View from"New Home" in the Oakland Hills
While working on our remodel, we're staying at our friends' recent purchase in a little tear-down on the most gorgeous acre and a half lot in the world. Unlike us, they plan to not live here during the planning, demolition and construction of their future house. The opportunity this affords us is fabulous!
This week, my Baby Center email told me all about possible benchmarks for vocabulary and words that the girls may have at this time developmentally. The poll shows that most kids, 75% of boys and 58% of girls only use one word at a time when "talking." Neither of my twin girls often speaks more than a word at a time, but one of them will use their sign language to augment their message: one spoken word with another or more signs to punctuate or add additional detail to her comment or story.
It seems that the girls learn a new word - either spoken or signed - everyday. While picking apples outside in the orchard of our current home, the girls got very excited and were showing a lot of enthusiasm about the picking and then the putting the apple in the bag part of the process. After 2 or 3 rounds each of this task, Ava shouted out "Apple!". An extended chorus of "apple" followed hereafter like she was the lead soprano in an opera recounting the trials and tribulations of apple picking - lasting far longer than necessary or needed to acknowledge this seemingly minor event. Tina echoed the "apple," but clearly, Ava was the diva of this production.

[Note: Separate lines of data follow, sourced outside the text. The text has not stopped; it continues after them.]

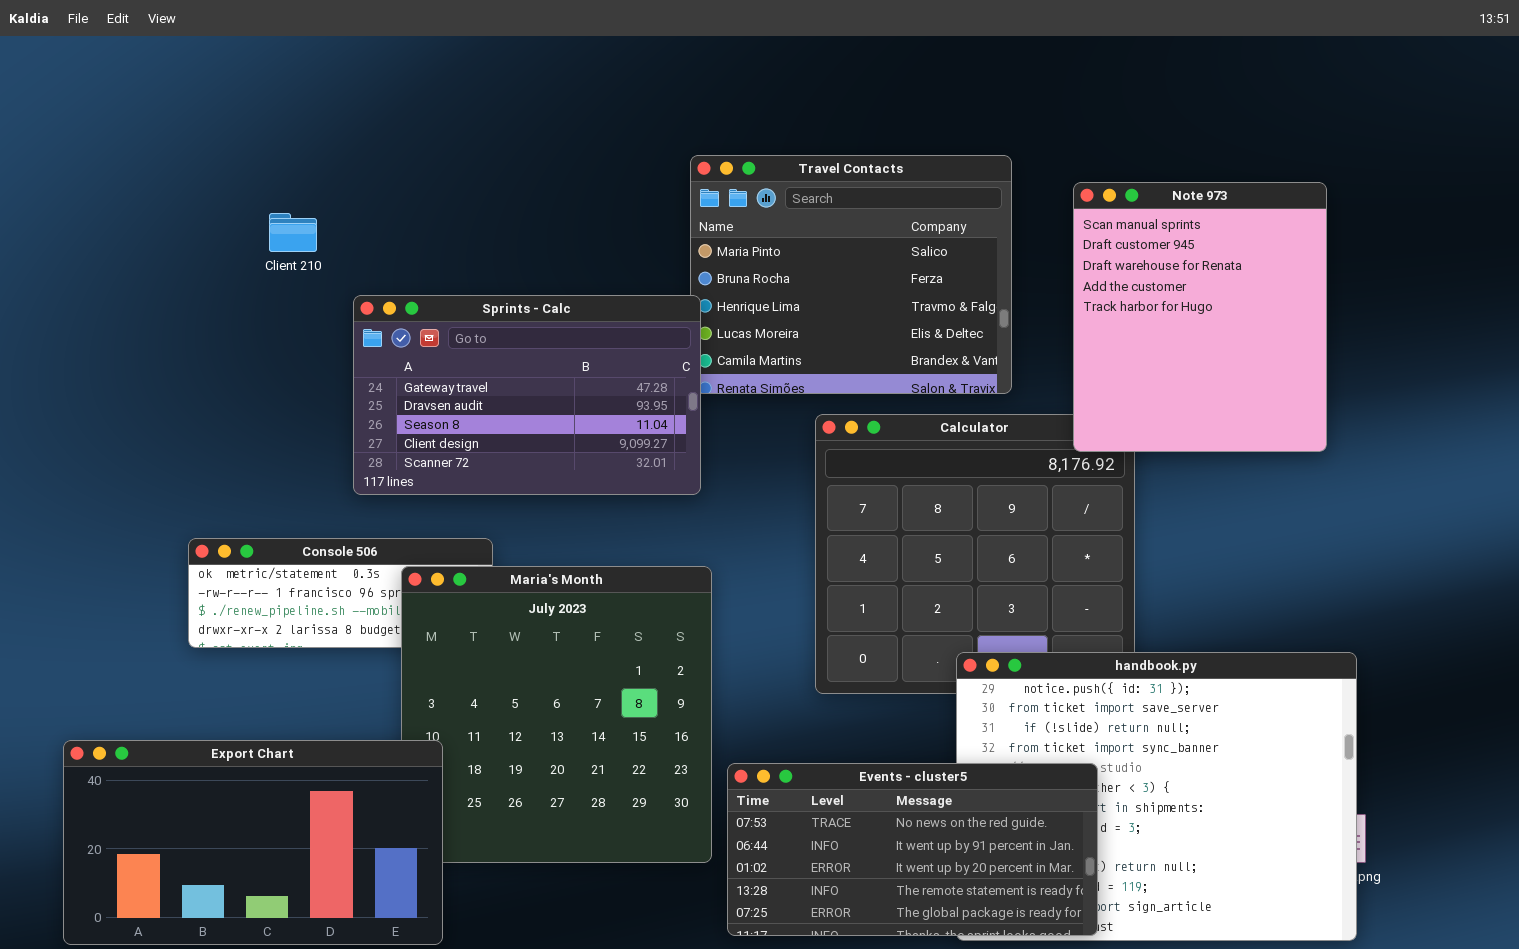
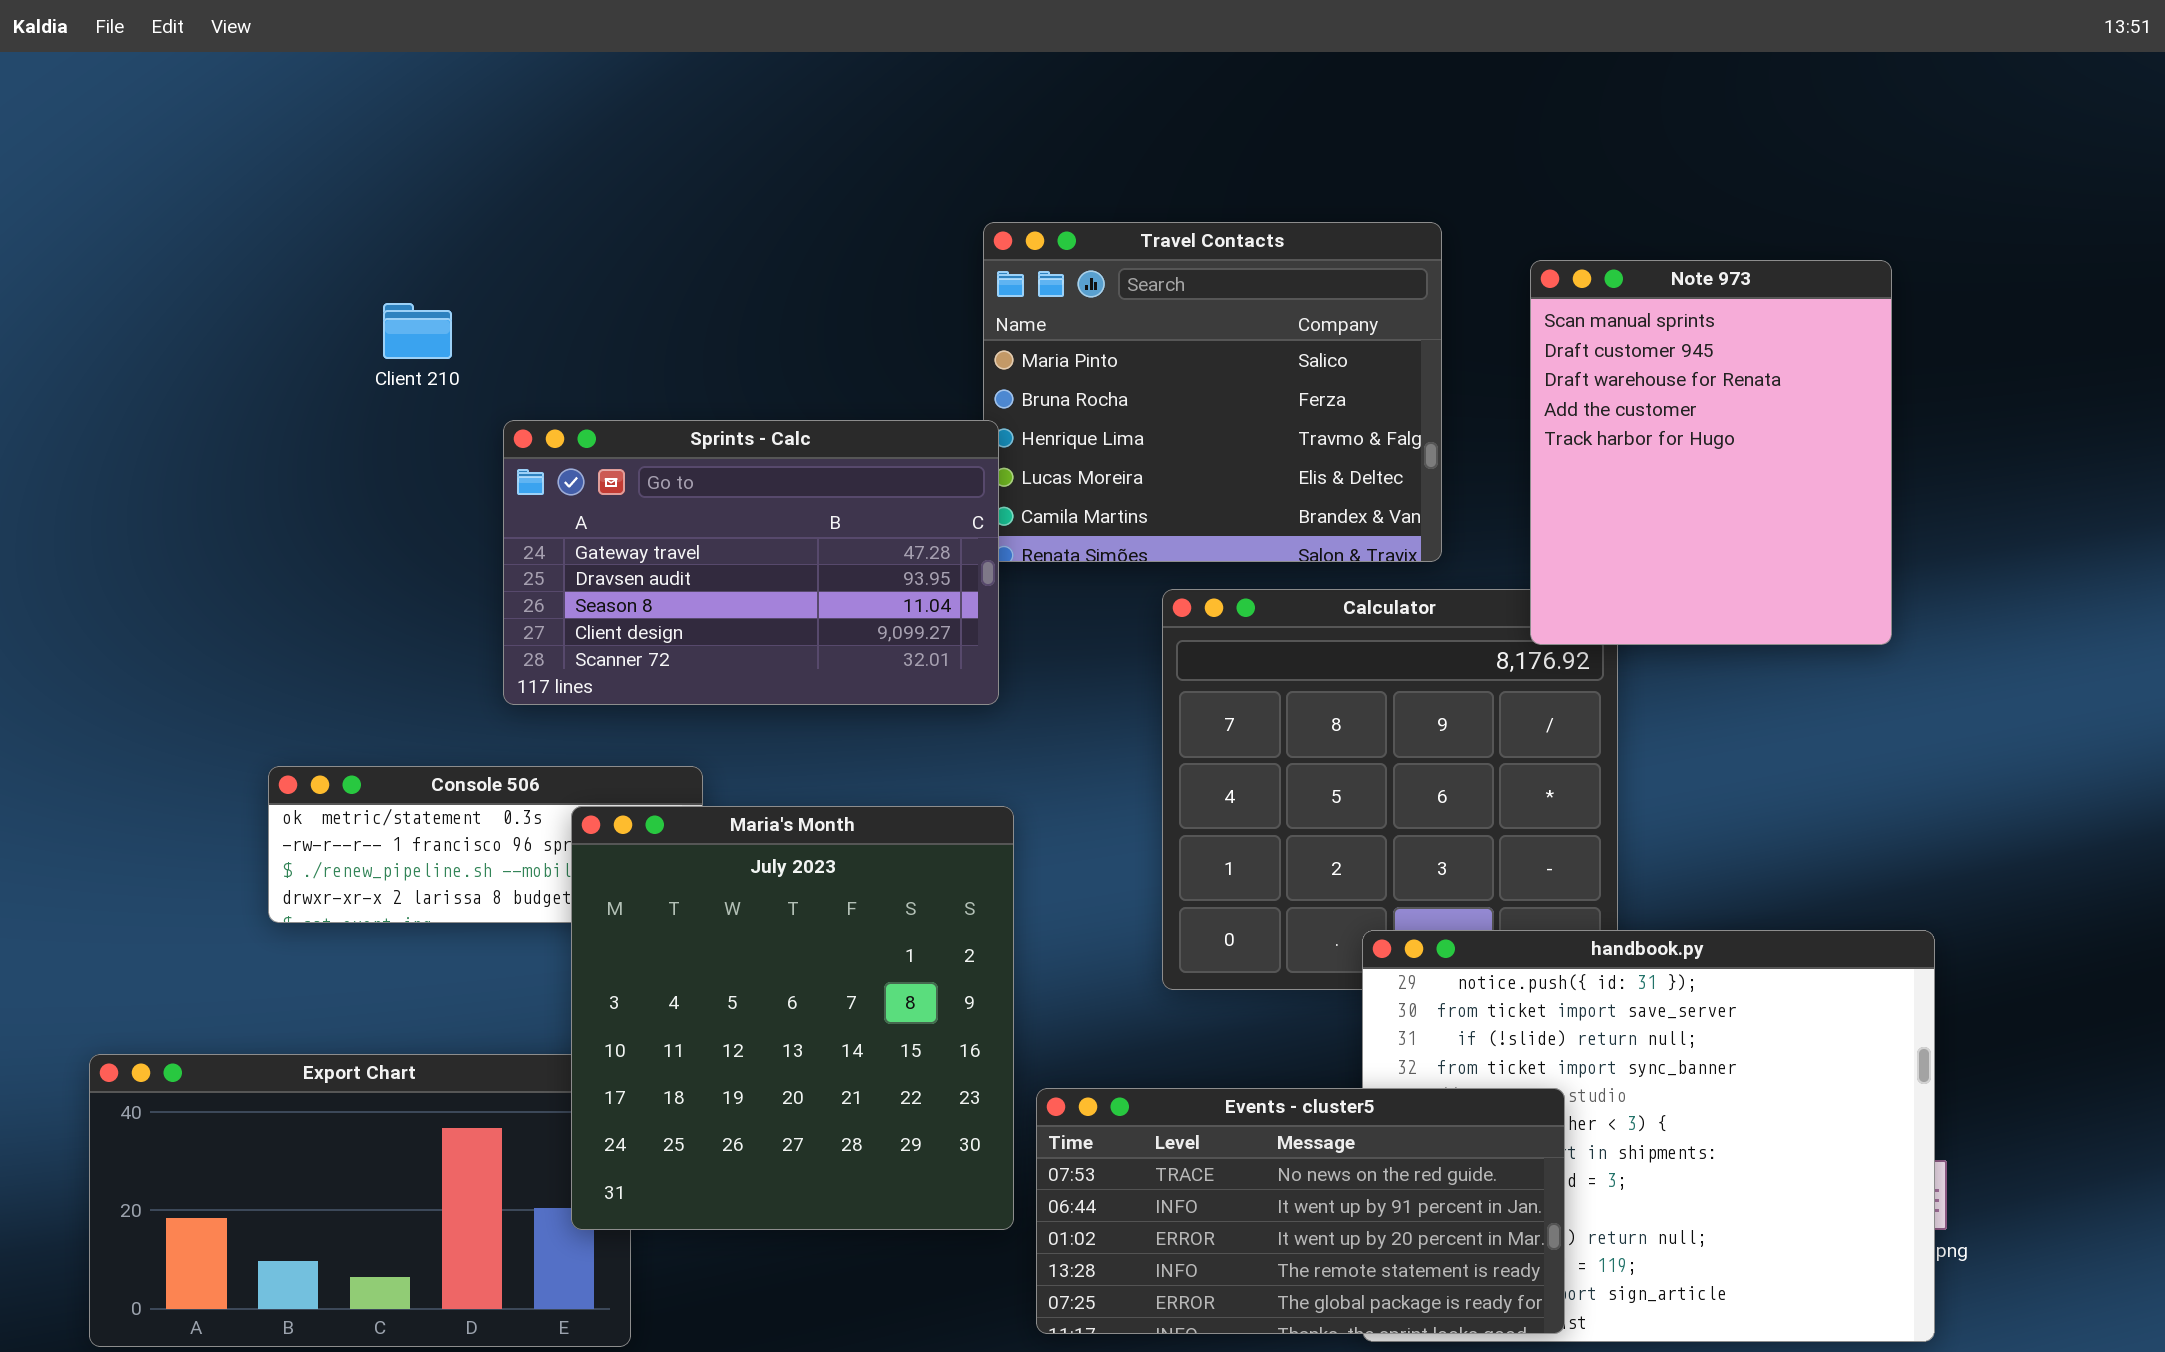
Maria's Month: [401,566,712,863] -> [571,806,1014,1230], raised

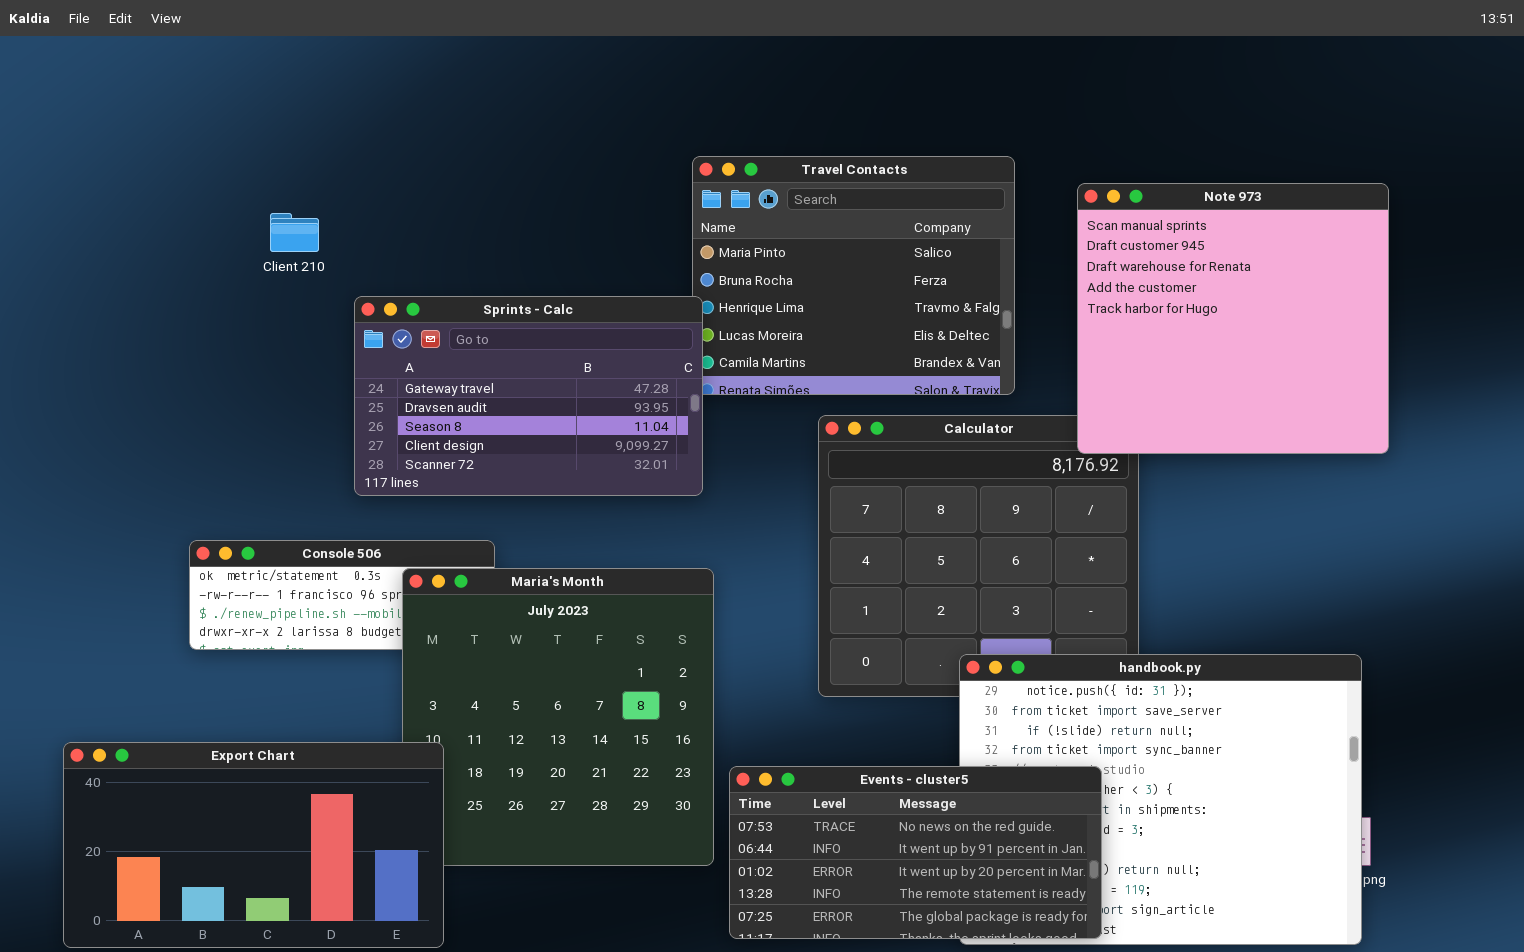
Note 973: [1530,260,1892,645] -> [1077,183,1389,454], resized
Export Chart: [89,1054,631,1347] -> [63,742,444,948], raised

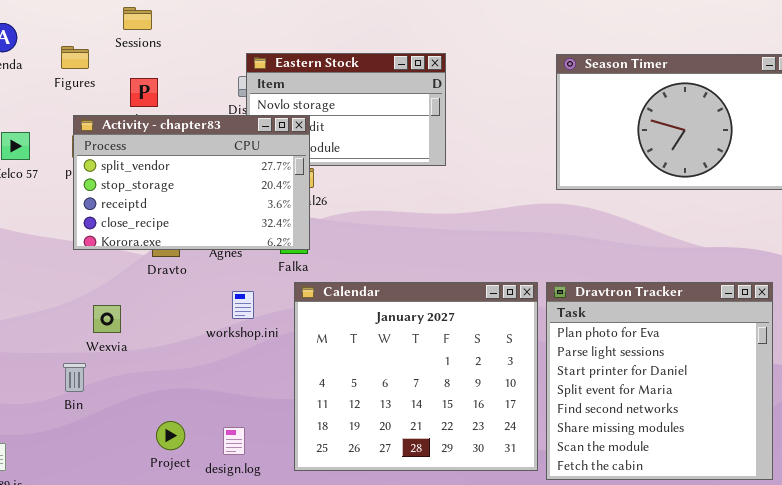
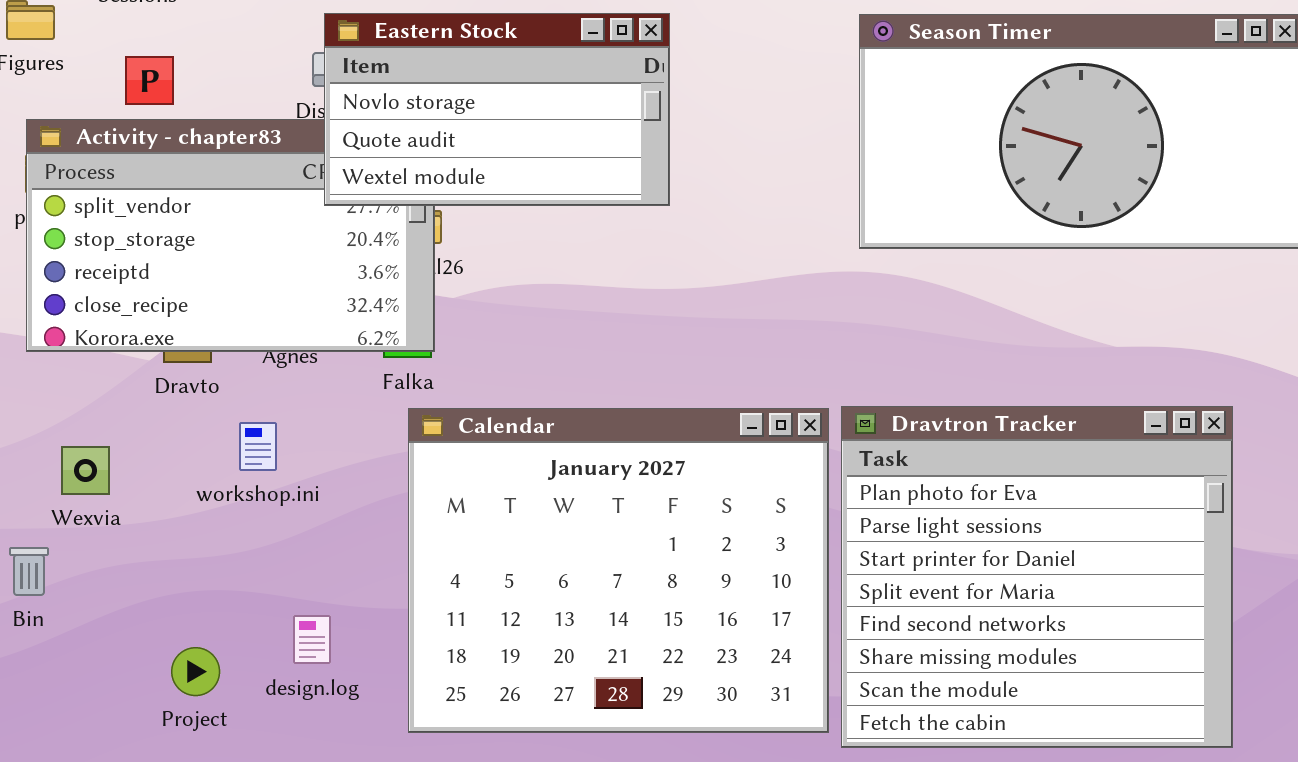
Eastern Stock: [246,53,446,166] -> [324,13,670,206], raised
workshop.ini: [232,291,254,319] -> [239,422,277,471], moved
design.log: [223,427,245,455] -> [293,615,331,664], moved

This is the apple orchard behind the house that started Ava's lyric opera of sorts
"Baby" has also popped up while reading through some books. I thought they were just echoing what was being talked about in the books, but this week, while finding a box of diaper wipes with a picture of a baby on the sides, Ava walked over to the box, pointed to the picture and said, "Baby!" "She's got it," I think. She continued to floor me when, as she squatted down by the box, she pointed to the eyes of the baby and said, "Eyes," followed quickly by "Shoes". As enthusiastically as I can, I applaud and encourage her: "That's right, Ava! There's a baby with shoes on that box!"
At the barn this week, Ava and Tina both got very excited to talk about the dogs there. They ran around chasing them slapping their thighs signing the word for "dog" and saying "woof, woof." When I mentioned that there were also horses and reminded them of the sign, Ava quickly did a modified version of "horse", pointing to where the ears would be instead of making her fingers into horsey ears on her head. Testing her memory and also showing off for Daddy later when we were home, she showed Daddy that they saw horses and dogs at the barn that day.
New words like "banana", "cracker," and "night-night" just seem to spill out of their mouths nearly every day. They prove that all they are understanding the words and are really trying to tell stories about their day or requests what they'd like to do. Nostalgia kicks in as, more and more every day, they are becoming more like little people and not so much babies.